Par exemple, avec des lunettes prismatiques,
on va faire voir des choses là où elles ne sont pas – avec
un prisme, on dévie les rayons lumineux, projetant
une image virtuelle de l’objet là où il n’est pas. On
demande ensuite à la personne d’attraper l’objet, et la
main part naturellement dans une direction erronée,
car le cerveau est habitué à envoyer des commandes
en fonction de ce qu’il voit.

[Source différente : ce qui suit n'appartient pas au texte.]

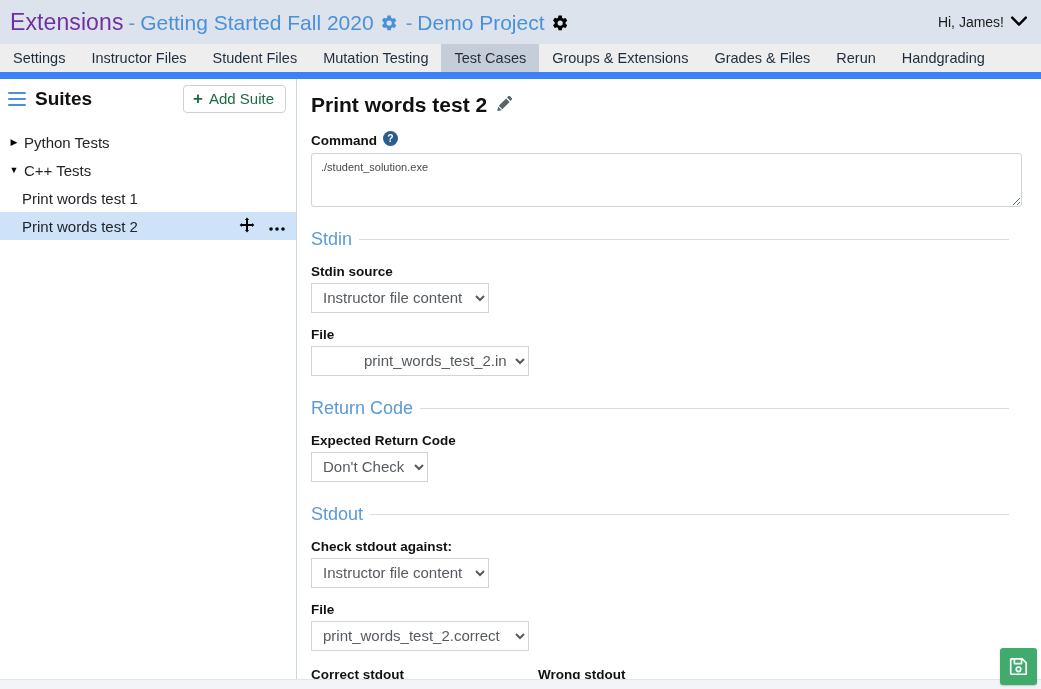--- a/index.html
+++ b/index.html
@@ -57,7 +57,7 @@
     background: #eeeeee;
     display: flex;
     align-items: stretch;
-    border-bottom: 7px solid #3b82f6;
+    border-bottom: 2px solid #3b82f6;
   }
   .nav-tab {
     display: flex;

Ce qui est fabuleux, c’est
que peu à peu, le cerveau va se réorganiser et créer de
nouvelles connexions pour arriver à attraper l’objet.
Quand on enlève les lunettes, le cerveau se sera habitué
à cette nouvelle perception », témoigne le Pr Rossetti.
Ne pas se
souvenir de tout permet
également de retenir
l’essentiel.
Cette technique est notamment utilisée avec
des patients atteints d’héminégligence (30 000 cas
par an en France). Suite à un AVC, ils
« ignorent » la moitié du monde :
« Le cerveau n’interprète généralement
pas les informations venant de la gauche. »
Si on demande, par exemple, à ces personnes de
dessiner un autoportrait, elles omettent le côté
gauche. Avec cette technique des lunettes prismatiques,
on force le cerveau à compenser, à aller de
lui-même plus vers la gauche, et il se réorganise en
fonction.
« J’ai des patients qui redeviennent ainsi
capables de voir du côté gauche. Ils vont par exemple
réussir à manger leur assiette en entier », s’enthousiasme
Yves Rossetti, qui souligne la simplicité du
dispositif. Autre piste thérapeutique : le Pr Rossetti
obtient une diminution significative des douleurs
fantômes chez les patients amputés, grâce à un
miroir placé au bon endroit. Ce dernier crée l’illusion
visuelle d’avoir
« retrouvé » le membre amputé
en renvoyant l’image de l’autre membre (bras,
jambe...) ; la personne peut donc en quelque sorte
le masser et obtenir un effet de relaxation.
Des erreurs intelligentes
Ce sont ainsi les erreurs, les imprécisions, qui
rendent notre cerveau
« supérieur à n’importe quel
ordinateur », dixit Henning Beck, qui livre un
plaidoyer pour Les erreurs de notre cerveau : un
super-pouvoir. Selon ce neuroscientifique, ce
sont elles qui nous permettent de nous réinventer.
« Notre cerveau prétendument défaillant utilise les erreurs
pour mieux se sortir de toutes sortes de situations
sociales, développer de nouvelles idées et générer du
savoir. » Dans son ouvrage, Henning Beck nous
fait la démonstration que c’est dans ces errements
et cette déconcentration que réside le pouvoir de
notre intellect. Il est primordial, par exemple, de
ne pas retenir les noms du premier coup si nous
voulons construire des souvenirs dynamiques. Ne
pas se souvenir de tout permet également de retenir
l’essentiel. Et se laisser distraire facilement a
du bon quand il s’agit de penser de façon créative.
Faute de quoi, nous serions prisonniers d’une mémoire
statique. Tout le contraire de notre cerveau,
super plastique !
« Toutes nos faiblesses cérébrales sont
en réalité les armes secrètes de notre cerveau », conclut
Henning Beck. C’est ce qui nous rend imparfaits,
mais uniques ! Le progrès est à ce prix.